Cylinder head temperatures as we were climbing through 1500 feet AGL (left). The temps were leveling off at 5500 feet (right). All were well within limits and 60° cooler with the new gaskets.

My initial thoughts were one of two things: Either something had gotten changed/broken with the cooling systems, such as baffles or the plenum, or perhaps it was a configuration system with the new panel. Examination of the engine compartment revealed nothing was amiss. The new Garmin panel requires proper configuration of the CHT and EGT thermocouples for accurate temperatures, and I verified the configuration was correct for the J-type thermocouples that were installed.

One other thing had occurred since the panel upgrade—we had installed a SureFly electronic ignition system. Occasionally I have seen electronic ignition systems cause higher CHTs, and I had configured this SureFly for variable timing during the installation. We verified the configuration on the SureFly was correct and that both it and the magneto were timed properly for 23° before top dead center. Yes, over time we have found that the six-cylinder Lycoming engines perform better at 23° of ignition timing versus 25°.

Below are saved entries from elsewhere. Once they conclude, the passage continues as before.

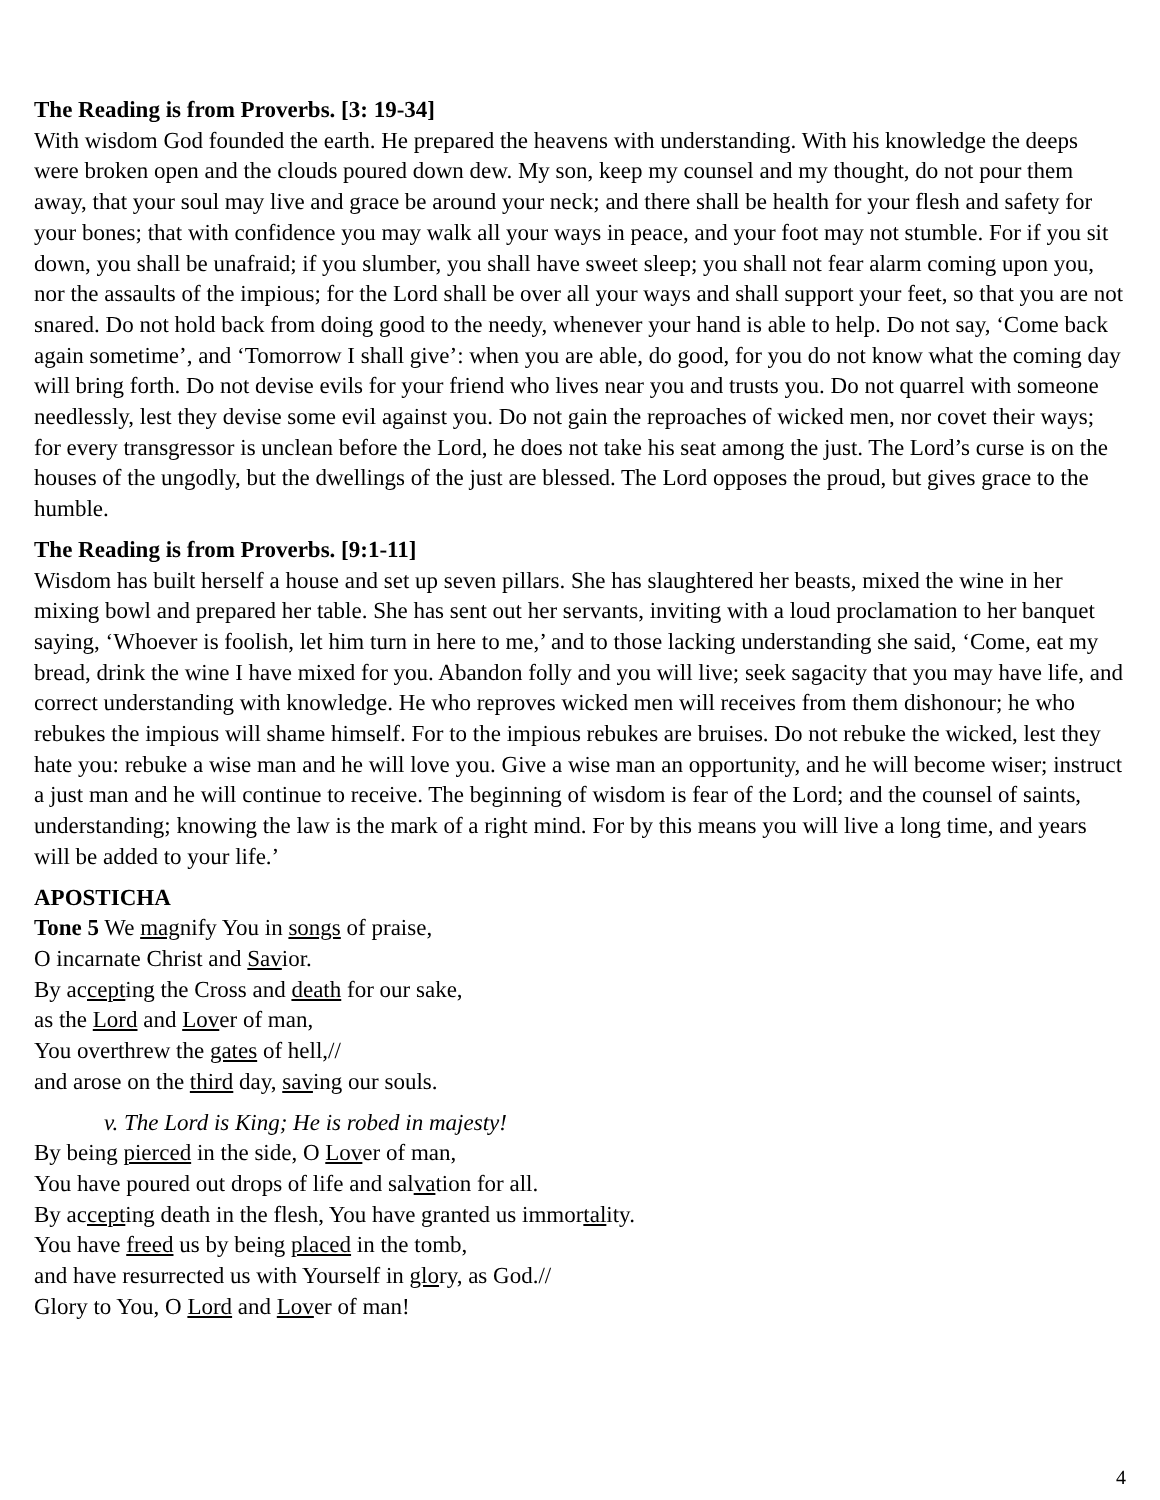The Reading is from Proverbs. [3: 19-34]
With wisdom God founded the earth. He prepared the heavens with understanding. With his knowledge the deeps were broken open and the clouds poured down dew. My son, keep my counsel and my thought, do not pour them away, that your soul may live and grace be around your neck; and there shall be health for your flesh and safety for your bones; that with confidence you may walk all your ways in peace, and your foot may not stumble. For if you sit down, you shall be unafraid; if you slumber, you shall have sweet sleep; you shall not fear alarm coming upon you, nor the assaults of the impious; for the Lord shall be over all your ways and shall support your feet, so that you are not snared. Do not hold back from doing good to the needy, whenever your hand is able to help. Do not say, ‘Come back again sometime’, and ‘Tomorrow I shall give’: when you are able, do good, for you do not know what the coming day will bring forth. Do not devise evils for your friend who lives near you and trusts you. Do not quarrel with someone needlessly, lest they devise some evil against you. Do not gain the reproaches of wicked men, nor covet their ways; for every transgressor is unclean before the Lord, he does not take his seat among the just. The Lord’s curse is on the houses of the ungodly, but the dwellings of the just are blessed. The Lord opposes the proud, but gives grace to the humble.
The Reading is from Proverbs. [9:1-11]
Wisdom has built herself a house and set up seven pillars. She has slaughtered her beasts, mixed the wine in her mixing bowl and prepared her table. She has sent out her servants, inviting with a loud proclamation to her banquet saying, ‘Whoever is foolish, let him turn in here to me,’ and to those lacking understanding she said, ‘Come, eat my bread, drink the wine I have mixed for you. Abandon folly and you will live; seek sagacity that you may have life, and correct understanding with knowledge. He who reproves wicked men will receives from them dishonour; he who rebukes the impious will shame himself. For to the impious rebukes are bruises. Do not rebuke the wicked, lest they hate you: rebuke a wise man and he will love you. Give a wise man an opportunity, and he will become wiser; instruct a just man and he will continue to receive. The beginning of wisdom is fear of the Lord; and the counsel of saints, understanding; knowing the law is the mark of a right mind. For by this means you will live a long time, and years will be added to your life.’
APOSTICHA
Tone 5 We magnify You in songs of praise,
O incarnate Christ and Savior.
By accepting the Cross and death for our sake,
as the Lord and Lover of man,
You overthrew the gates of hell,//
and arose on the third day, saving our souls.
v. The Lord is King; He is robed in majesty!
By being pierced in the side, O Lover of man,
You have poured out drops of life and salvation for all.
By accepting death in the flesh, You have granted us immortality.
You have freed us by being placed in the tomb,
and have resurrected us with Yourself in glory, as God.//
Glory to You, O Lord and Lover of man!
4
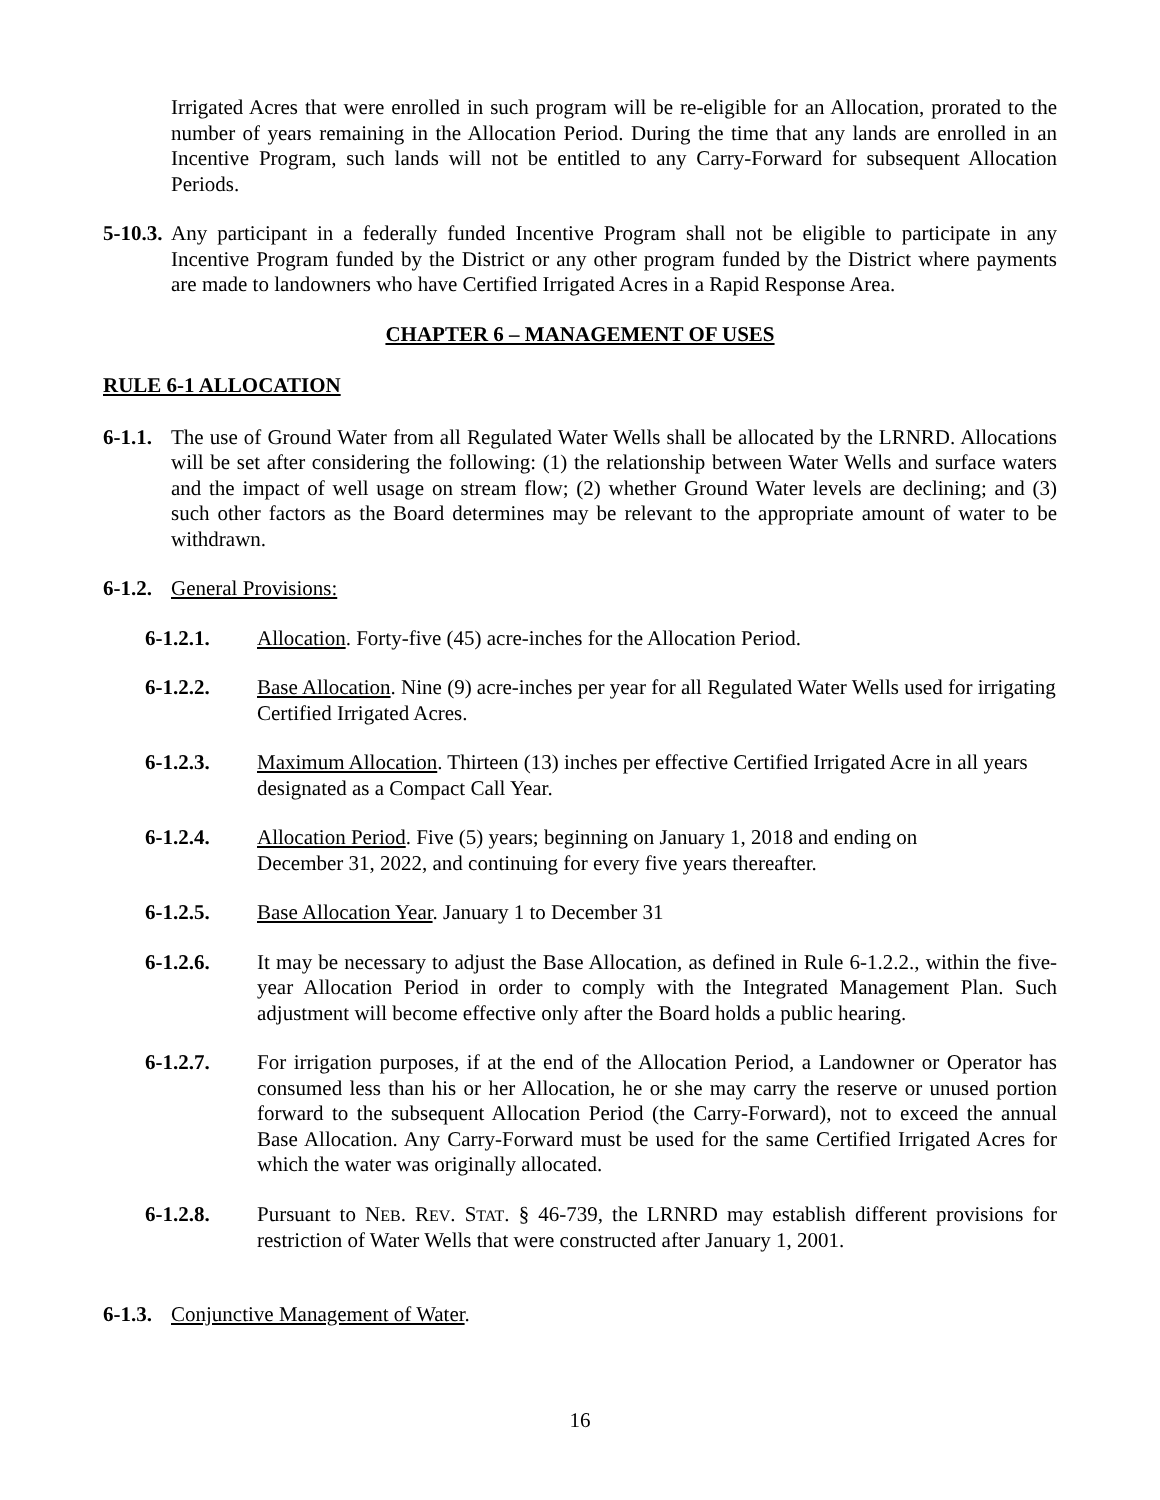Irrigated Acres that were enrolled in such program will be re-eligible for an Allocation, prorated to the number of years remaining in the Allocation Period. During the time that any lands are enrolled in an Incentive Program, such lands will not be entitled to any Carry-Forward for subsequent Allocation Periods.
5-10.3.
Any participant in a federally funded Incentive Program shall not be eligible to participate in any Incentive Program funded by the District or any other program funded by the District where payments are made to landowners who have Certified Irrigated Acres in a Rapid Response Area.
CHAPTER 6 – MANAGEMENT OF USES
RULE 6-1 ALLOCATION
6-1.1.
The use of Ground Water from all Regulated Water Wells shall be allocated by the LRNRD. Allocations will be set after considering the following: (1) the relationship between Water Wells and surface waters and the impact of well usage on stream flow; (2) whether Ground Water levels are declining; and (3) such other factors as the Board determines may be relevant to the appropriate amount of water to be withdrawn.
6-1.2.
General Provisions:
6-1.2.1. Allocation. Forty-five (45) acre-inches for the Allocation Period.
6-1.2.2. Base Allocation. Nine (9) acre-inches per year for all Regulated Water Wells used for irrigating Certified Irrigated Acres.
6-1.2.3. Maximum Allocation. Thirteen (13) inches per effective Certified Irrigated Acre in all years designated as a Compact Call Year.
6-1.2.4. Allocation Period. Five (5) years; beginning on January 1, 2018 and ending on
December 31, 2022, and continuing for every five years thereafter.
6-1.2.5. Base Allocation Year. January 1 to December 31
6-1.2.6. It may be necessary to adjust the Base Allocation, as defined in Rule 6-1.2.2., within the five-year Allocation Period in order to comply with the Integrated Management Plan. Such adjustment will become effective only after the Board holds a public hearing.
6-1.2.7. For irrigation purposes, if at the end of the Allocation Period, a Landowner or Operator has consumed less than his or her Allocation, he or she may carry the reserve or unused portion forward to the subsequent Allocation Period (the Carry-Forward), not to exceed the annual Base Allocation. Any Carry-Forward must be used for the same Certified Irrigated Acres for which the water was originally allocated.
6-1.2.8. Pursuant to NEB. REV. STAT. § 46-739, the LRNRD may establish different provisions for restriction of Water Wells that were constructed after January 1, 2001.
6-1.3.
Conjunctive Management of Water.
16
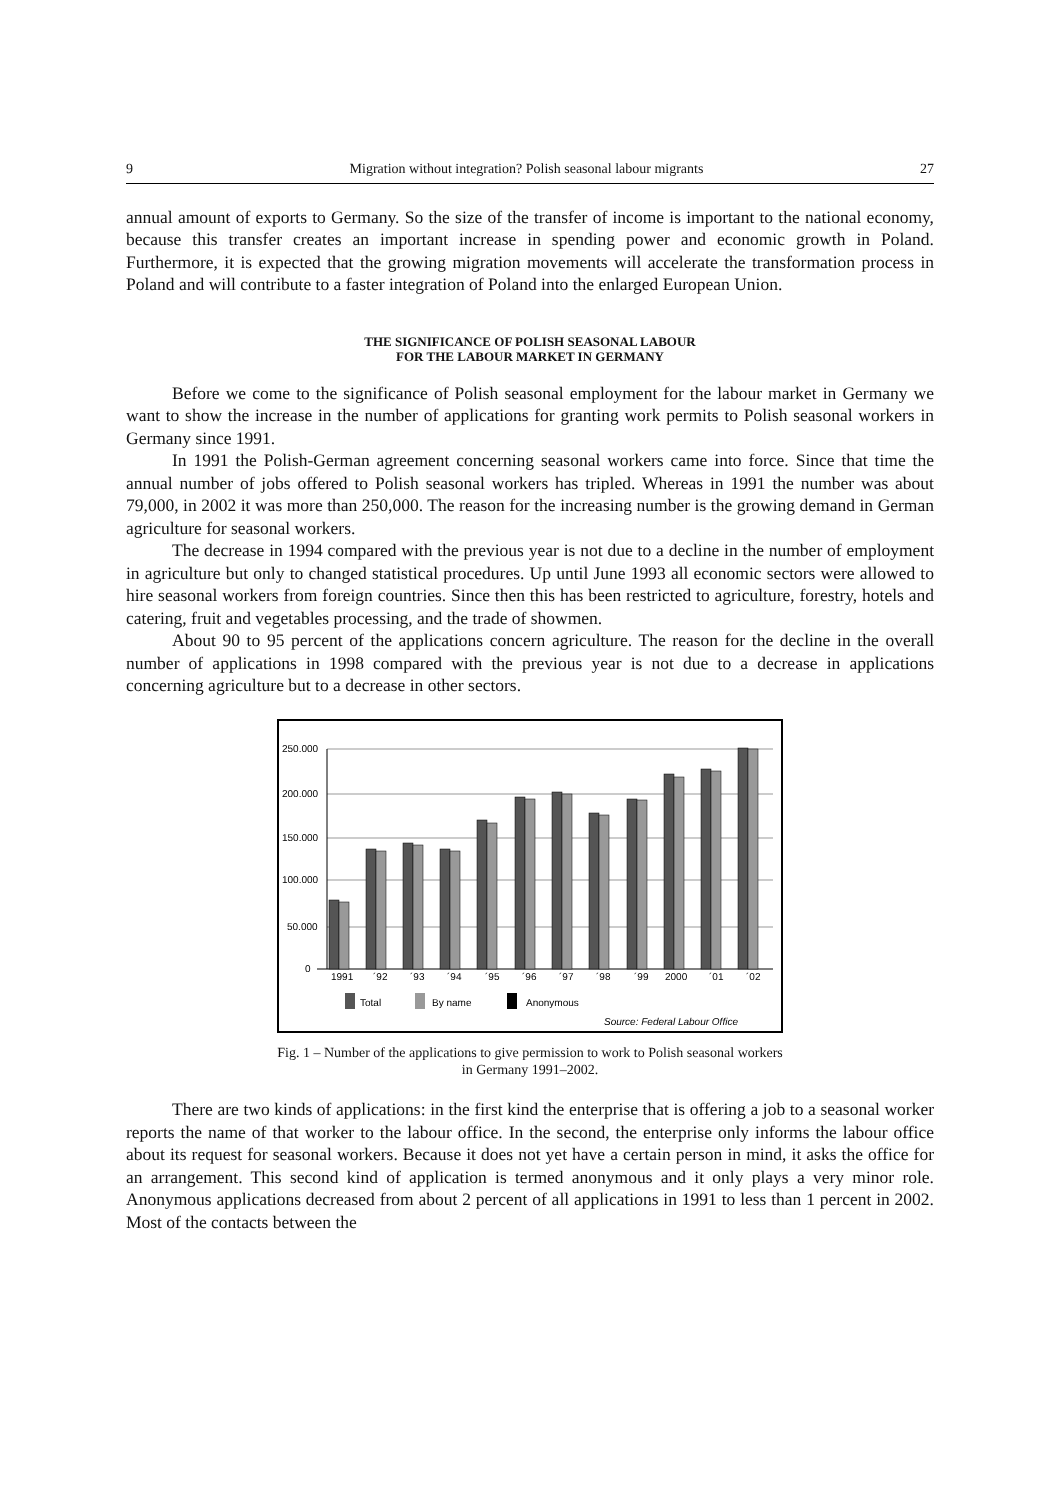9 Migration without integration? Polish seasonal labour migrants 27
annual amount of exports to Germany. So the size of the transfer of income is important to the national economy, because this transfer creates an important increase in spending power and economic growth in Poland. Furthermore, it is expected that the growing migration movements will accelerate the transformation process in Poland and will contribute to a faster integration of Poland into the enlarged European Union.
THE SIGNIFICANCE OF POLISH SEASONAL LABOUR
FOR THE LABOUR MARKET IN GERMANY
Before we come to the significance of Polish seasonal employment for the labour market in Germany we want to show the increase in the number of applications for granting work permits to Polish seasonal workers in Germany since 1991.
In 1991 the Polish-German agreement concerning seasonal workers came into force. Since that time the annual number of jobs offered to Polish seasonal workers has tripled. Whereas in 1991 the number was about 79,000, in 2002 it was more than 250,000. The reason for the increasing number is the growing demand in German agriculture for seasonal workers.
The decrease in 1994 compared with the previous year is not due to a decline in the number of employment in agriculture but only to changed statistical procedures. Up until June 1993 all economic sectors were allowed to hire seasonal workers from foreign countries. Since then this has been restricted to agriculture, forestry, hotels and catering, fruit and vegetables processing, and the trade of showmen.
About 90 to 95 percent of the applications concern agriculture. The reason for the decline in the overall number of applications in 1998 compared with the previous year is not due to a decrease in applications concerning agriculture but to a decrease in other sectors.
250.000
200.000
150.000
100.000
50.000
0
1991
´92
´93
´94
´95
´96
´97
´98
´99
2000
´01
´02
Total
By name
Anonymous
Source: Federal Labour Office
Fig. 1 – Number of the applications to give permission to work to Polish seasonal workers
in Germany 1991–2002.
There are two kinds of applications: in the first kind the enterprise that is offering a job to a seasonal worker reports the name of that worker to the labour office. In the second, the enterprise only informs the labour office about its request for seasonal workers. Because it does not yet have a certain person in mind, it asks the office for an arrangement. This second kind of application is termed anonymous and it only plays a very minor role. Anonymous applications decreased from about 2 percent of all applications in 1991 to less than 1 percent in 2002. Most of the contacts between the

So, the next step was to put on my thinking cap and ponder what would cause high CHTs. Since it wasn’t the ignition timing, there was a high probability it could be lean-running cylinders. My next thought was to check the intake gaskets and O-rings. This one had a cold-air induction intake system, so there were O-rings at the bottom of the intake tubes versus the hoses that are usually installed. Sure enough, they looked horrible and I could see some blue stains from the fuel around a couple of them.

The O-rings and gaskets that were removed. The gaskets were very hard and brittle, and the O-rings showed the telltale blue stain of fuel leaks. Two of the O-rings were kinked, so they were most likely not installed properly to begin with.

Interestingly, the customer stated that the panel upgrade took about 10 months, during which time the aircraft was not flown. Bingo—the seals had all dried out. Boy, they had really dried out. It took quite a bit of scraping and wire brushing to get the gaskets off the cylinder heads, and on top of that, a couple of the O-rings looked like they had not been installed correctly.

The engine start-up after replacing everything was very telling. The engine idled noticeably smoother and all EGTs were evenly matched. The run-up was also very good, and things were looking very promising. Of course, we were anxiously watching the CHTs as full power was applied.

We took pictures at every thousand feet of altitude while climbing to 5500 feet. The results were amazing. The highest temperature on any one cylinder was around 403° F, and all the temperatures started to decrease above 4000 feet. I was really happy with the results and so was the customer.

The bottom line is that we are more often seeing intake gaskets and hoses/O-rings as being the culprit for high CHTs. For some reason, they are often overlooked during normal inspections. I encourage all of you who are doing your own maintenance to routinely check them every 300–400 hours and, of course, after the engine has sat for any length of time.